Booth initially did not attempt to sell his machine, but rather sold cleaning services. The vans of the British Vacuum Cleaning Company (BVCC) were bright red; uniformed operators would haul the hose off the van and route it through the windows of a building to reach all the rooms inside. Gaining the royal seal of approval, Booth’s motorized vacuum cleaner was used to clean the carpets of Westminster Abbey prior to Edward VII’s coronation in 1901.

Bakelite Jewellery

Bakelite Jewellery

Bakelite

The first so called plastic, based on a synthetic polymer was invented in 1907, by Leo Hendrik Baekeland, a Belgian-born American living in New York state. Baekeland was looking for an insulating shellac to coat wires in electric motors and generators. He found that combining phenol (C6H5OH) and formaldehyde (HCOH) formed a sticky mass and later found that the material could be mixed with wood flour, asbestos, or slate dust to create strong and fire resistant “composite” materials. Bakelite was originally used for electrical and mechanical parts, coming into widespread use in consumer goods and jewellery in the 1920s.

An early Gillette advertisment

An early Gillette advertisment

Safety Razor

On November 15, 1904, patent #775,134 was granted to King C. Gillette for a safety ‘razor’. After his Wisconsin home was destroyed by fire, Gillette decided that the only way to successfully make some money and build back his life, was to come up with a great invention.

In 1895, after several years of considering and rejecting possible inventions, Gillette suddenly had a brilliant idea while shaving one morning. It was an entirely new razor and blade that flashed in his mind—a razor with a safe, inexpensive, and disposable blade.

It took six years for Gillette’s idea to evolve and during that time, technical experts told Gillette that it would be impossible. However by 1903, he had succeeded and production of the razor and blade began as the Gillette Safety Razor Company started operations in South Boston.

An early Kellogs advertisment

An early Kellogs advertisment

Cornflakes

This idea for corn flakes began by accident when Dr. John Harvey Kellogg, the superintendent of The Battle Creek Sanatorium in Michigan, and his younger brother, Will Keith Kellogg, left some cooked wheat to sit while they attended to some pressing matters at the sanatorium. When they returned, they found that the wheat had gone stale, but being on a strict budget, they decided to continue to process it by forcing it through rollers, hoping to obtain long sheets of the dough. To their surprise, what they found instead were flakes, which they toasted and served to their patients.

In 1906, Will Keith Kellogg decided to try to mass-market the new food. He tried adding sugar to the flakes to try to make them more appealing to the masses, but this caused a rift between his brother and him. At the same time, Kellogg also began experimenting with new grain cereals to expand his product line.
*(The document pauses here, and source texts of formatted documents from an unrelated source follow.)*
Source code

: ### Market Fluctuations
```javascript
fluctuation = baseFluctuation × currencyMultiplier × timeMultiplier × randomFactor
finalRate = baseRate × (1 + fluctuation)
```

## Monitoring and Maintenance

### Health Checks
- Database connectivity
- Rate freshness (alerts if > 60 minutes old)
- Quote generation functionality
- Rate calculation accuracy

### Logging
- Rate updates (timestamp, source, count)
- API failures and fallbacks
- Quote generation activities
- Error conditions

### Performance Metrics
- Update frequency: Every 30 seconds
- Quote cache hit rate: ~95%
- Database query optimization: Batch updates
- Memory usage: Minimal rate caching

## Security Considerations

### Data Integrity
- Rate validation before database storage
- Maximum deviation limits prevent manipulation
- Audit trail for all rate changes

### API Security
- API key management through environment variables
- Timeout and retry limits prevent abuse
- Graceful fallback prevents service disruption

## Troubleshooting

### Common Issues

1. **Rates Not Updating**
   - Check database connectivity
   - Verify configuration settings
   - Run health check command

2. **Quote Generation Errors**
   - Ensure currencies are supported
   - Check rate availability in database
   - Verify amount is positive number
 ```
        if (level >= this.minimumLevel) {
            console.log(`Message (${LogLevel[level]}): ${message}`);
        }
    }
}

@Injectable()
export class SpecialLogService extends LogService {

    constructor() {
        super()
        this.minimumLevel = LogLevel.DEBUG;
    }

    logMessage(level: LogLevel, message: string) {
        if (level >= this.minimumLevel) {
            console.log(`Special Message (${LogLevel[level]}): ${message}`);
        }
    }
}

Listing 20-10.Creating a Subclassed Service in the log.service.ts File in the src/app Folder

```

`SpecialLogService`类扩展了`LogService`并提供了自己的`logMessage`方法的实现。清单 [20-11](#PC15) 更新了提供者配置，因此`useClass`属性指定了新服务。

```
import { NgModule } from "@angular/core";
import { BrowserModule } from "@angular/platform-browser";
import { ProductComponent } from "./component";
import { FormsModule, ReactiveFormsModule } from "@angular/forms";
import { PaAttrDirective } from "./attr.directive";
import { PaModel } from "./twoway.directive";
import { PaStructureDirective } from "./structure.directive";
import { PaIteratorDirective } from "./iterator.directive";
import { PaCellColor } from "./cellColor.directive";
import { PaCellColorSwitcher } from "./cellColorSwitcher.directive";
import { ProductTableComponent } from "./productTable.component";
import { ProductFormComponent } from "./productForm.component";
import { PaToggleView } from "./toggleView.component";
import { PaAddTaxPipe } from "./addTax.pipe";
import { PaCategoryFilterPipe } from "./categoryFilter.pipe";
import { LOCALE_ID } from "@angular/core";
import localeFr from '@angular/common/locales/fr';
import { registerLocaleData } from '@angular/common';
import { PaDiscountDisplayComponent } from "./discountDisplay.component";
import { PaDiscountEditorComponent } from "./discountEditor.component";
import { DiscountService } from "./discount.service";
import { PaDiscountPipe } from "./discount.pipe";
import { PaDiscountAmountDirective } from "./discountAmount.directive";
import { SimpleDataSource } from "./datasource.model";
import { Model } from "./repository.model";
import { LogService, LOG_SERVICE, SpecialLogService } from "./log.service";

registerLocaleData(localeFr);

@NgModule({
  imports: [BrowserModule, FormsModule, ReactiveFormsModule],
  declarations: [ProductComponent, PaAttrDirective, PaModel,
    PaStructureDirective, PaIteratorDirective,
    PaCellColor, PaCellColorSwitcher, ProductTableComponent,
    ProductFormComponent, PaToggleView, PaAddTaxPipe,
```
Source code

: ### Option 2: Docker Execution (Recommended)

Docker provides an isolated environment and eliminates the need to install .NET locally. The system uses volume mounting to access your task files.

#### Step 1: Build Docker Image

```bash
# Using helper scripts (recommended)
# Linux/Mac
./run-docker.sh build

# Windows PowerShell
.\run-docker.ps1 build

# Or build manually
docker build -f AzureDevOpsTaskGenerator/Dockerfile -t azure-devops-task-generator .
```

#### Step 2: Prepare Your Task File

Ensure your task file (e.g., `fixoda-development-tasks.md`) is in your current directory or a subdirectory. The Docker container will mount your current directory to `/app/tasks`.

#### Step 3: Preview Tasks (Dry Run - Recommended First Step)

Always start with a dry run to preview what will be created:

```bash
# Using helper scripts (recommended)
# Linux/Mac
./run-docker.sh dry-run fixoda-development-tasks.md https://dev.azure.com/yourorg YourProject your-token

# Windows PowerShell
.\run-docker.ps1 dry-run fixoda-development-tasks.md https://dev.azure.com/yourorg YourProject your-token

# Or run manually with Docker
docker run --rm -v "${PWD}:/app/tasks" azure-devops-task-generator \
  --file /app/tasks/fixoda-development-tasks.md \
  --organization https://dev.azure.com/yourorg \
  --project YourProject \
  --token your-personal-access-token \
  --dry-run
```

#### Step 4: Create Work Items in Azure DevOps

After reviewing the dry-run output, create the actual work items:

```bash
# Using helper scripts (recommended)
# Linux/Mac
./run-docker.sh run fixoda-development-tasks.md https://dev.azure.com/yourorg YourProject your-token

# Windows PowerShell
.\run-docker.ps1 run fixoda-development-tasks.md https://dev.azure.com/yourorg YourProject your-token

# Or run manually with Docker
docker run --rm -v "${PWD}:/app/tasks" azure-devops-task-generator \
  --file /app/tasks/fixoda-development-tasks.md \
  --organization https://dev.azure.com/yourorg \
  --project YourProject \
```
Rice Krispies, his next great hit, first went on sale in 1928.

Teabags

The first tea bags were hand-sewn silk bags. Tea bag patents date back as early as 1903, first appearing commercially around 1904. Tea bags were successfully marketed by the tea and coffee shop merchant Thomas Sullivan from New York, who shipped his tea bags around the world. The loose tea was intended to be removed from the sample bags by customers, but they found it easier to brew the tea with the tea still enclosed in the porous bags.

The first serving of iced tea was also made in 1904 by Englishmen Richard Blechynden at the St. Louis Fair.